Records provided:
+ + + +

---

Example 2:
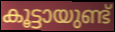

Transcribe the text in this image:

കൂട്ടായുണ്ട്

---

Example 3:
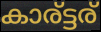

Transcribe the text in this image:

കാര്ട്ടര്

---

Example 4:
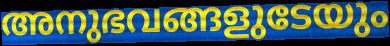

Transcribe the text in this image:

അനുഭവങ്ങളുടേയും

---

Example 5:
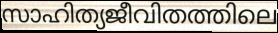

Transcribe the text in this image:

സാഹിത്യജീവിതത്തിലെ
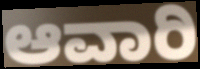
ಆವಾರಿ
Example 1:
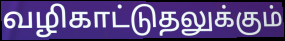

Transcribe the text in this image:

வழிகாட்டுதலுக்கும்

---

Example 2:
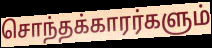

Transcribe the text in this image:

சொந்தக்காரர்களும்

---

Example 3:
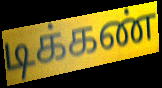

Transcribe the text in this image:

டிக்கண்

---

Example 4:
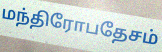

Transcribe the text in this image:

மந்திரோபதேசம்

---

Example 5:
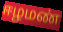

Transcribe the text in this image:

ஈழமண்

+ + + +

Assignment:
Give the records again without a single change, and exclude the pictures.

Solution:
---

Example 2:

Transcribe the text in this image:

കൂട്ടായുണ്ട്

---

Example 3:

Transcribe the text in this image:

കാര്ട്ടര്

---

Example 4:

Transcribe the text in this image:

അനുഭവങ്ങളുടേയും

---

Example 5:

Transcribe the text in this image:

സാഹിത്യജീവിതത്തിലെ
ಆವಾರಿ
Example 1:

Transcribe the text in this image:

வழிகாட்டுதலுக்கும்

---

Example 2:

Transcribe the text in this image:

சொந்தக்காரர்களும்

---

Example 3:

Transcribe the text in this image:

டிக்கண்

---

Example 4:

Transcribe the text in this image:

மந்திரோபதேசம்

---

Example 5:

Transcribe the text in this image:

ஈழமண்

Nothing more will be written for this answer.